Gordon-Reed offers an intimate, first-person perspective that gives authentic context to late twentieth-century racial conventions as she experienced them. She herself was transferred by her parents from a Black to a predominantly white elementary school and encountered backlash from other Black children for being “that girl,” and felt the “oddity of being on display.” She even found herself at odds with her white friends who, to her dismay, believed they shouldn’t play in a teacher’s view, even in their own neighborhood, because they needed to feign more dedication to their homework.

 

After desegregation, her mother, a respected and accomplished teacher at the Black high school, was transferred to a teaching position in a white high school where she was respected and made many friends with her colleagues. Nonetheless, the paradoxical and very real loss was that her life’s mission—moving the Black community forward—no longer existed in the same way in that integrated context. Teaching Black students in an integrated school, she lamented, “I just can’t talk to them the way we used to.”

 

There’s an eye-opening discussion of racial stereotypes in entertainment media, and Gordon-Reed contextualizes the reality of the cinematic hero-trope of Billy Jack: interracial, neither Black nor white, partially Native American and a Marine.
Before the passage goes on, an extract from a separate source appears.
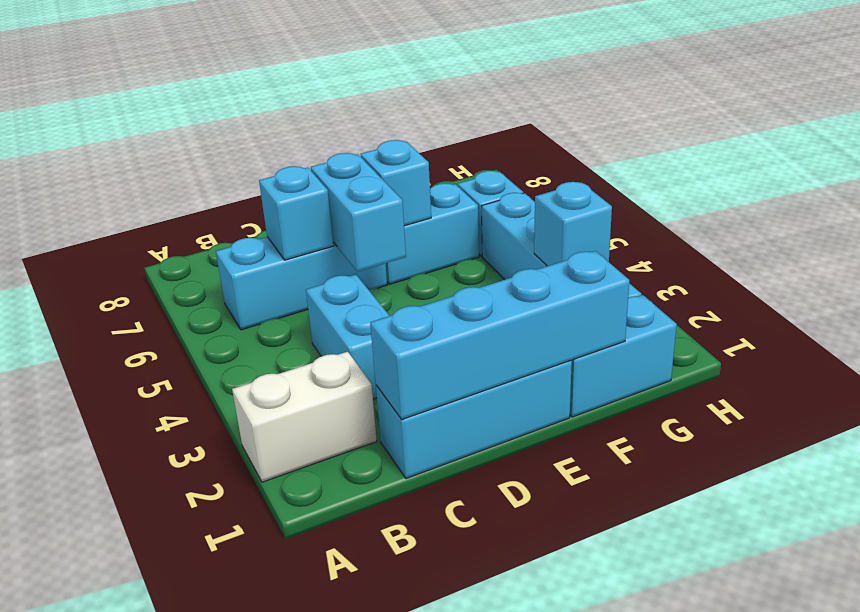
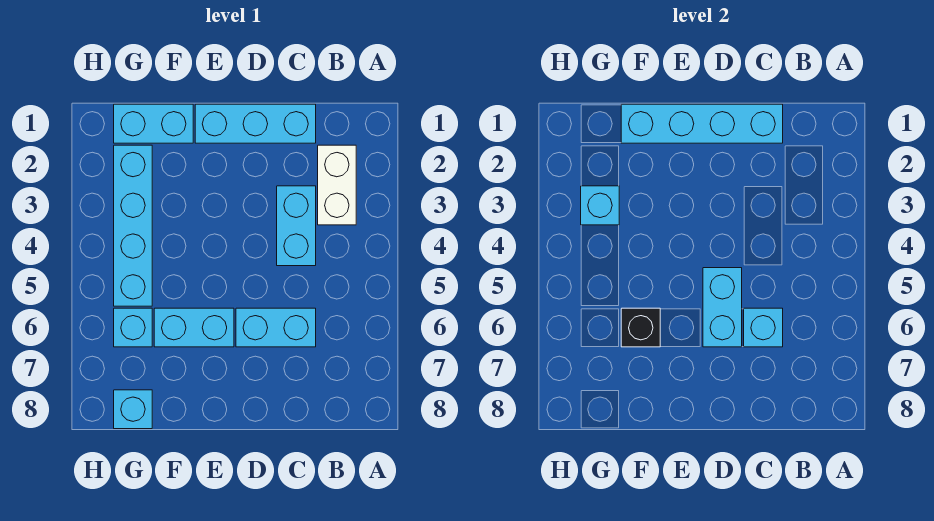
white 1x2 brick [232,352,377,482] -> white 1x2 brick turned to [318,145,356,225]
cyan 1x3 brick [216,237,387,330] -> cyan 1x2 brick [236,308,316,347]
cyan 1x1 brick [361,140,431,226] -> cyan 1x1 brick moved to [114,390,152,429]
none -> black 1x1 brick [621,308,660,347]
Beyond the typical white hero profile, the Billy Jack character, she says with devastating accuracy, gave people “permission to envision themselves as a non-White person.”

 

The book is not long—less than two hundred pages, in fact. Nonetheless, this collection of vignettes strikes an engaging, truthful balance between criticism and aspiration, flaws and strengths, myth and reality. They demand to be reread, reconsidered, and contextualized, overlaid even, on the traditional notions of our state and our nation. This is important, and truly, I believe this is the most significant book I’ll read this year.

Texas native Annette Gordon-Reed is the Carl M. Loeb University Professor at Harvard University. The author of Pulitzer Prize–winning The Hemingses of Monticello, she lives in New York and Cambridge.